Construction and sale of houses— The construction and sale of houses by an exempt charitable foundation over a period of 18 months for the sole purpose of raising funds for the support of a church constitutes an unrelated trade or business activity. Where such activity is the primary activity of the foundation, it is a feeder and not entitled to exemption. See Rev. Rul. 55–449, 1955–2 C.B. 599.
Home show conductor— A corporation organized for the purpose of promoting and conducting home shows, the net earnings of which are payable to the county recreational board in the form of rent for the use of its premises, is not exempt from tax. See Rev. Rul. 57–52, 1957–1 C.B. 196.

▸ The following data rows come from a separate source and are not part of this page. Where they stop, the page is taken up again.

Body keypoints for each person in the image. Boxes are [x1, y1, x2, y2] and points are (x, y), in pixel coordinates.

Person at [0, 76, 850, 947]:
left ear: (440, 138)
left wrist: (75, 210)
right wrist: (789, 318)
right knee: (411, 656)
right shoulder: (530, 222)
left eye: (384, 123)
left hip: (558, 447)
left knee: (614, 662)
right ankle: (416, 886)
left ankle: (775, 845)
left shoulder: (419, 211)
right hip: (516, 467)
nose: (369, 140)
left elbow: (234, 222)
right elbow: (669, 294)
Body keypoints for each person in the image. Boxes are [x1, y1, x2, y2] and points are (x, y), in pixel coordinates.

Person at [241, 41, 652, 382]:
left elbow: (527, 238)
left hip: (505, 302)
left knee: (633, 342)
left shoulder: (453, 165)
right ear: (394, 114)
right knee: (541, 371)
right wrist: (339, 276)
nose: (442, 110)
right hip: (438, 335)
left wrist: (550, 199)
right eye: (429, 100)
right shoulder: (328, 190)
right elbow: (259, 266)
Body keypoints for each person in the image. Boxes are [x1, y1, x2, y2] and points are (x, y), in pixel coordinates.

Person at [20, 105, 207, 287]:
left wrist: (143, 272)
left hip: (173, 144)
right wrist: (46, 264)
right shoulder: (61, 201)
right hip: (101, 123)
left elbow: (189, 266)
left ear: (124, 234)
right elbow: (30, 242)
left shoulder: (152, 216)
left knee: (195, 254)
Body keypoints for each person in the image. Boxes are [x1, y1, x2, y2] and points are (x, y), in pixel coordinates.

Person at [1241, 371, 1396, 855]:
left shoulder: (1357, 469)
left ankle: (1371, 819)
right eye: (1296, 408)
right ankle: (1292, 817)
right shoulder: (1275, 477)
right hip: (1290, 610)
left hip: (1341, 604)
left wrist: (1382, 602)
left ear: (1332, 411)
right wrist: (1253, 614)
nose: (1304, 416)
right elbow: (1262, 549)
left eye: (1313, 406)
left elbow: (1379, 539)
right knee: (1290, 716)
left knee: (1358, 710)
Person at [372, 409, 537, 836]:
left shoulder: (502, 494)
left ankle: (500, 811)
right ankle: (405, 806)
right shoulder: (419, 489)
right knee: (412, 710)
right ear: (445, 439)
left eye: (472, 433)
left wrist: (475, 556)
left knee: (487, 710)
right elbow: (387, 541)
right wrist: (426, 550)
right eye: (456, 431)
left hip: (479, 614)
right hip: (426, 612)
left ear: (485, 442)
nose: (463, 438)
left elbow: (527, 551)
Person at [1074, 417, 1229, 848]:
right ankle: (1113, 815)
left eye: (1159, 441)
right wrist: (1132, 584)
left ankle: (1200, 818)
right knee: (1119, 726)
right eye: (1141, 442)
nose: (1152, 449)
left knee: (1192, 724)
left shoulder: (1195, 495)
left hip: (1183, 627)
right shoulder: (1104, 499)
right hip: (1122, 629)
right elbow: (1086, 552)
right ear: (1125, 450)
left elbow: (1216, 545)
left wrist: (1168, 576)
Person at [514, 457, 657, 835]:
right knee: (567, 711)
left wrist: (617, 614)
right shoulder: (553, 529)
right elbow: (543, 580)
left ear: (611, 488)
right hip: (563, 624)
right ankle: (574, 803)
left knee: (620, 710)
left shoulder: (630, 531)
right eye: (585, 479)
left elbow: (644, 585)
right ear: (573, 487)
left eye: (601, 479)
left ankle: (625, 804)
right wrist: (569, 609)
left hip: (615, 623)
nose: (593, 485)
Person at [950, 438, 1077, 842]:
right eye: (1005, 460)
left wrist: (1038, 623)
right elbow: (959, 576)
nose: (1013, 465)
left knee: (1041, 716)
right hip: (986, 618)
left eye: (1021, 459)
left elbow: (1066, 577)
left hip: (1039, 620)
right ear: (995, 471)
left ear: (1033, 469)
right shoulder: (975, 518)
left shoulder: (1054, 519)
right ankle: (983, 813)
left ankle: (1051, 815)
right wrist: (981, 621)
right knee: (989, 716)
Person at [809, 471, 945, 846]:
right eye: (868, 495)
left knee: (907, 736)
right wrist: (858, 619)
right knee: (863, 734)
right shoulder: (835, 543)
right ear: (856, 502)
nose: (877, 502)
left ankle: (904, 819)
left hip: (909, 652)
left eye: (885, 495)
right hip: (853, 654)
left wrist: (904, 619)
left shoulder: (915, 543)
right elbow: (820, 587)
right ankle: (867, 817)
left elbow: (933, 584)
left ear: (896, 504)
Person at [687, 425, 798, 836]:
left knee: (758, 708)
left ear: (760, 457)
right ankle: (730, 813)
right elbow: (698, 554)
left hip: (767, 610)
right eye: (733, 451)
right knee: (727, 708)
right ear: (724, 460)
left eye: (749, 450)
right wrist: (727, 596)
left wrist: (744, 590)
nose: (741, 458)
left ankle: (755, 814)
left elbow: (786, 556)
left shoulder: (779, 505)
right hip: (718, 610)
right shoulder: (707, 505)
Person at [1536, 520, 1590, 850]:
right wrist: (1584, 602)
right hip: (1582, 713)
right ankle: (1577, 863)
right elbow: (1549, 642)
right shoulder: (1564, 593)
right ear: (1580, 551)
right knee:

Rental income of office building— A corporation organized exclusively for charitable purposes which derives its income principally from the rental space in a large commercial office building which it owns, maintains, and operates and uses such income to aid other charitable organizations through contributions and grants is entitled to exemption under IRC 501(c)(3) where it is shown to be carrying on, through such contributions and grants, a charitable program commensurate in scope with its financial resources. It’s primary purpose was not considered to be the conduct of a trade or business for profit. See Rev. Rul. 64–182, 1964–1 (part 1) C.B. 186.
Printing and selling educational and religious material— An organization controlled by a church to print and sell educational and religious material to its parochial school system is not a feeder. It is providing a service to its parent and falls within Reg. 1.502–1(b). See Rev. Rul. 68–26 1968–1 C.B. 272.
Thrift Shop— A separately incorporated organization where volunteer workers sell donated goods to raise funds for a charitable organization named in its charter is engaged in a trade or business under IRC 502. See Rev. Rul. 68–439, 1968–2 C.B. 239. Revoked by Rev. Rul. 71–581, 1971–2 C.B. 236.
Investment services— An organization regularly carrying on an investment service that would be unrelated trade or business if carried on by any of the exempt organizations on whose behalf it operates is not exempt under IRC 501(c)(2) or 501(c)(3). See Rev. Rul. 69–528 1969–2 C.B. 127.
Laundry services operated for hospitals— The criteria to be met in determining the tax consequences of operating laundry services for hospitals are outlined in Rev. Rul. 69–633, 1969–2 C.B. 121.
Investment management services for colleges and universities— A nonprofit organization that provides assistance in the management of participating colleges’ and universities’ endowment or investment funds for a fee substantially below the cost of providing such service is not engaged in a trade or business and qualifies for exemption. Rev. Rul. 69–528 distinguished. See Rev. Rul. 71–529, 1971–2 C.B. 234.
Thrift Shop— Operation of a separately incorporated thrift shop to raise funds for a group of specified exempt organizations may qualify for exemption under section 501(c)(3) of the Code. See Rev. Rul. 71–581, 1971–2 C.B. 236.
Investment management services— An organization formed to provide managerial and consulting services at cost to unrelated exempt organizations does not qualify for exemption under IRC 501(c)(3). Rev. Rul. 71–529 distinguished. See Rev. Rul. 72–369, 1972–2 C.B. 245.
Commercial printing corporation— A church-controlled commercial printing corporation whose business earnings are periodically paid to the church, but which has no other significant charitable activity, is a feeder organization and does not qualify for exemption. See Rev. Rul. 73–164, 1973–1 C.B. 223.
Thrift Shop— Organization that operates a thrift shop substantially all of the work of which is performed without compensation is not a feeder. The sale of items on consignment does not result in prohibited inurement. See Rev. Rul. 80–106, 1980–1 C.B. 113.